Write a new PixieDust Visualization

Create your own visualizations or apps using the PixieDust extensibility APIs. If you know HTML and CSS, you can write and deliver amazing graphics without forcing notebook users to type one line of code. Use the shape of the data to control when PixieDust shows your visualization in a menu.

When a notebook user invokes display(), PixieDust provides a chrome that include a toolbar of menus. Each menu is a way to visualize or perform action on the data.

PixieDust framework builds that menu based on introspecting the data itself and associating it with components that the developer declares can process that data. PixieDust comes with a set of visualizations and actions out-of-the-box, but you can easily add your own custom plugin.

QuickStart

To get started fast, try our generator, which lets you create a sample visualization by answering a few prompts in Terminal or other command line app.

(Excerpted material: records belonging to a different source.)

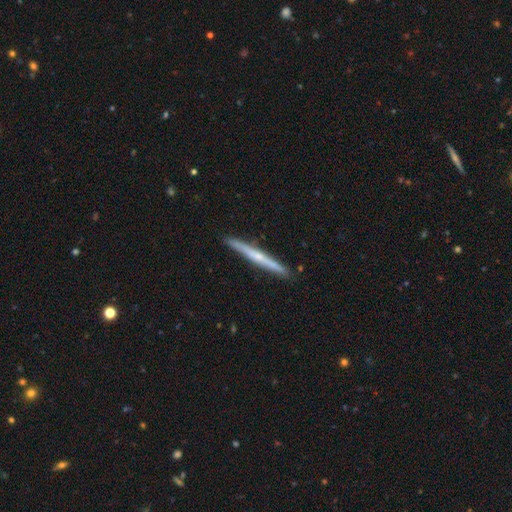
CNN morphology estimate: Smooth or featured: featured or disk — 63% (smooth — 31%)
Edge-on disk: yes — 97% (no — 3%)
Edge-on bulge: rounded — 53% (none — 42%)
Merging: none — 91% (minor disturbance — 6%)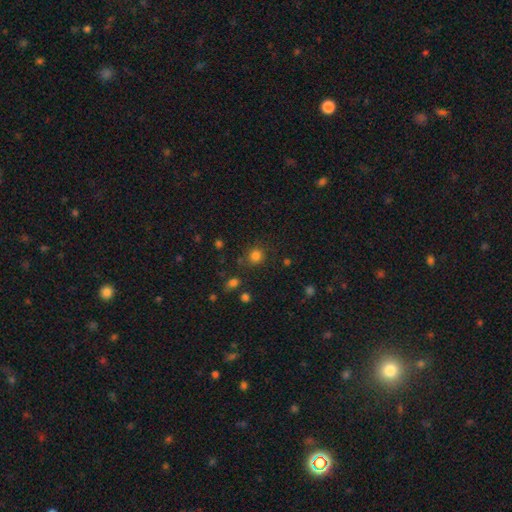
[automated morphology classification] smooth-or-featured: smooth: 80% | star or artifact: 15% | featured or disk: 5%
  how-rounded: round: 87% | in between: 12% | cigar-shaped: 1%
  merging: none: 78% | minor disturbance: 12% | merger: 5% | major disturbance: 5%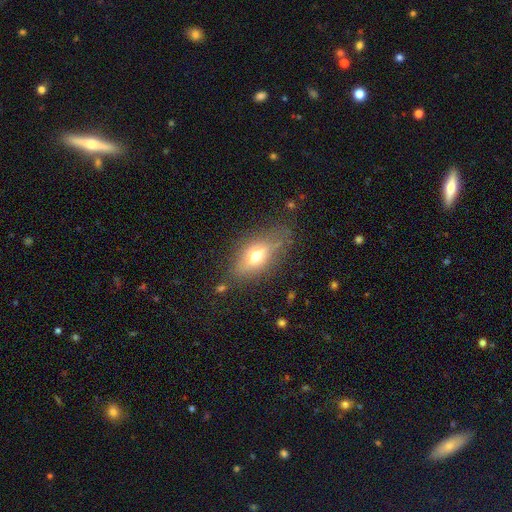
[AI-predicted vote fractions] smooth_or_featured: smooth (p=0.52) [alt: featured or disk p=0.38]
how_rounded: in between (p=0.76) [alt: cigar-shaped p=0.14]
merging: none (p=0.70) [alt: minor disturbance p=0.19]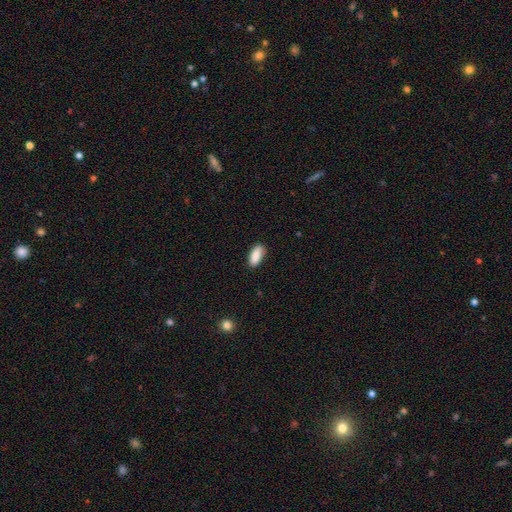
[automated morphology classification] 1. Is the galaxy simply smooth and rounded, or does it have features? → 88% smooth, 7% star or artifact, 6% featured or disk.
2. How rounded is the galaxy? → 82% in between, 16% cigar-shaped, 2% round.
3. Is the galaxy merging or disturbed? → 81% none, 15% minor disturbance, 3% major disturbance, 1% merger.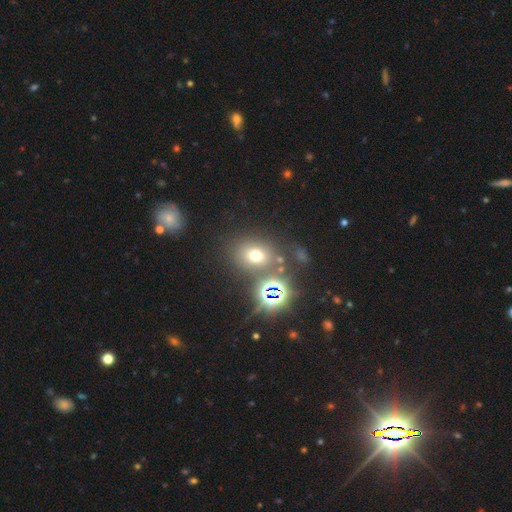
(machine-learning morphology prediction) Smooth or featured? smooth (59%)
How rounded? round (56%)
Merging? none (72%)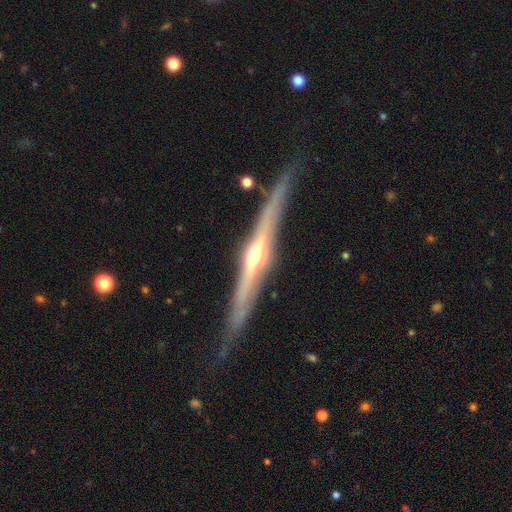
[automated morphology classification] A featured or disk galaxy (83%) viewed edge-on (97%) with a rounded central bulge (83%). Merging: none (83%).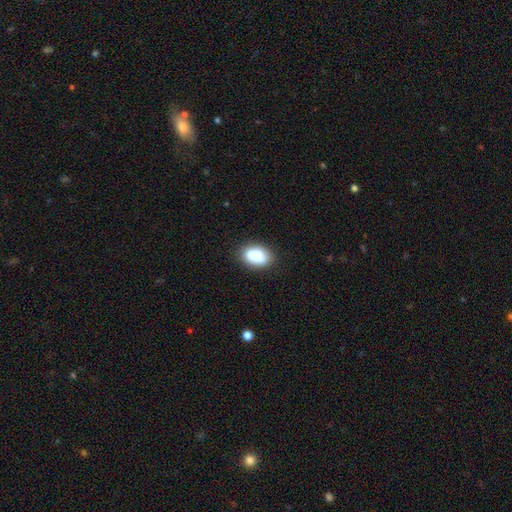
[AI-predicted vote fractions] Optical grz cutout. It shows a smooth galaxy with no disk features (81%) that is in between round and cigar-shaped (85%). Merging: none (70%).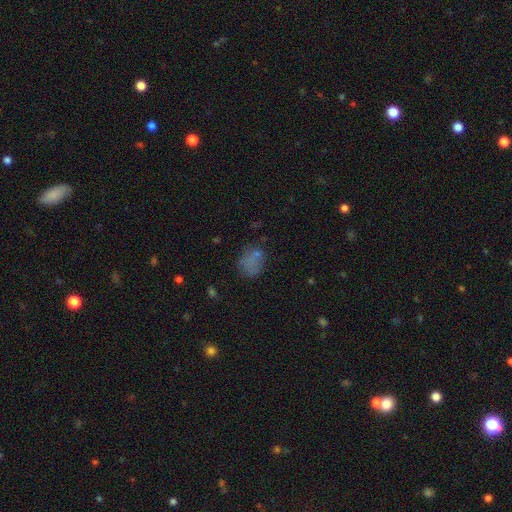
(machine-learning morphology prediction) A smooth galaxy with no disk features (60%) that is in between round and cigar-shaped (51%). Merging: none (58%).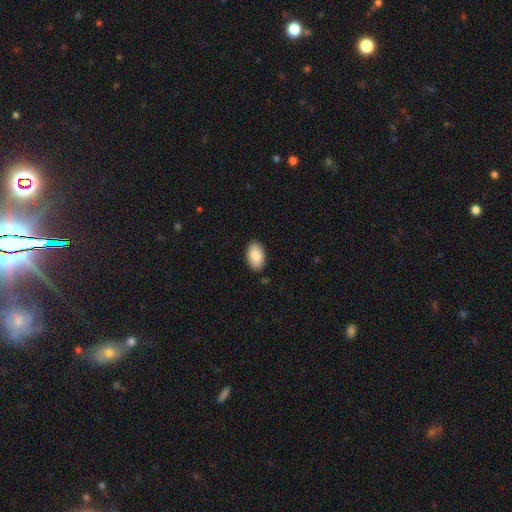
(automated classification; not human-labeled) A smooth galaxy with no disk features (88%) that is in between round and cigar-shaped (94%). Merging: none (88%).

  1. In Terminal or other command-line shell, navigate to the directory where you want to create the new project. This can be anywhere you choose.
  2. Enter and run:
jupyter pixiedust generate
  1. Respond to the questions/prompts to complete setup. Here’s the entire exchange including the command you’ll run in Step 4:

    _images/generate_vis.png
  2. Install your new visualization.

    If you’re not already there, cd into your project directory and run the following command:

    pip install -e .

  3. Go to your notebook, and restart the kernel.

  4. Run the command import pixiedust

  5. Run the command import Sampleviz (or whatever you named your project)

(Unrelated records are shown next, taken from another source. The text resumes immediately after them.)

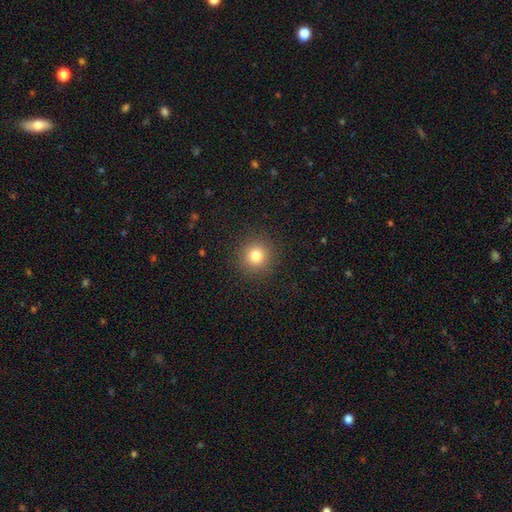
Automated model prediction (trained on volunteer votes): Smooth or featured? smooth (80%)
How rounded? round (94%)
Merging? none (91%)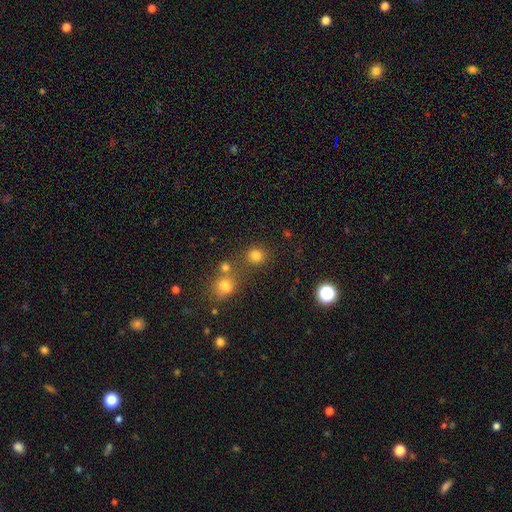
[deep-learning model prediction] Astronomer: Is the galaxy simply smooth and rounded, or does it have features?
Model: smooth — 78%.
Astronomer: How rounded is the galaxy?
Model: round — 84%.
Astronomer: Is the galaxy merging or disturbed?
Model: none — 71%.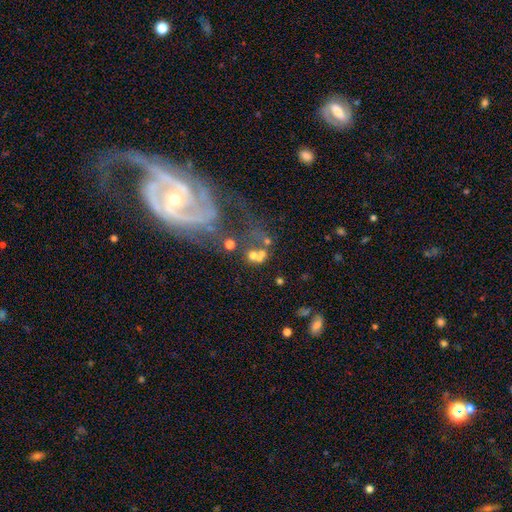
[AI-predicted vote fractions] smooth-or-featured: smooth: 51% | featured or disk: 28% | star or artifact: 21%
  how-rounded: round: 74% | in between: 24% | cigar-shaped: 2%
  merging: none: 38% | merger: 36% | major disturbance: 16% | minor disturbance: 11%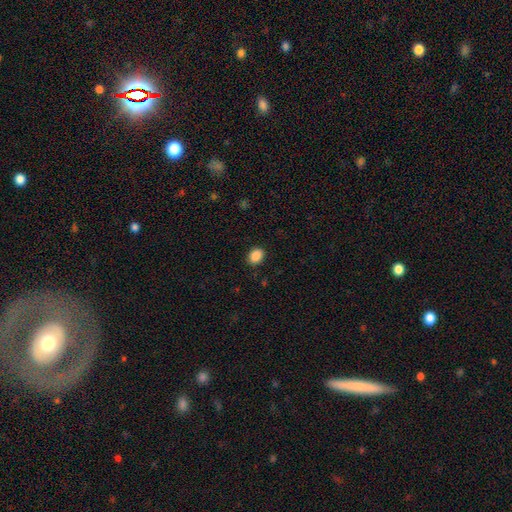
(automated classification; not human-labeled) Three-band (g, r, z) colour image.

  6. Then load some data and run the display() command on it.

  7. In the charts dropdown, choose a chart you specified that the renderer can display.

  8. Click the Renderer dropdown.

You see your new visualization menu item! Here’s one named Sampleviz:

_images/sample_viz_menu.png

Explore the code in your new project directory. We’ve commented in some guidance that should help you understand what you’re looking at.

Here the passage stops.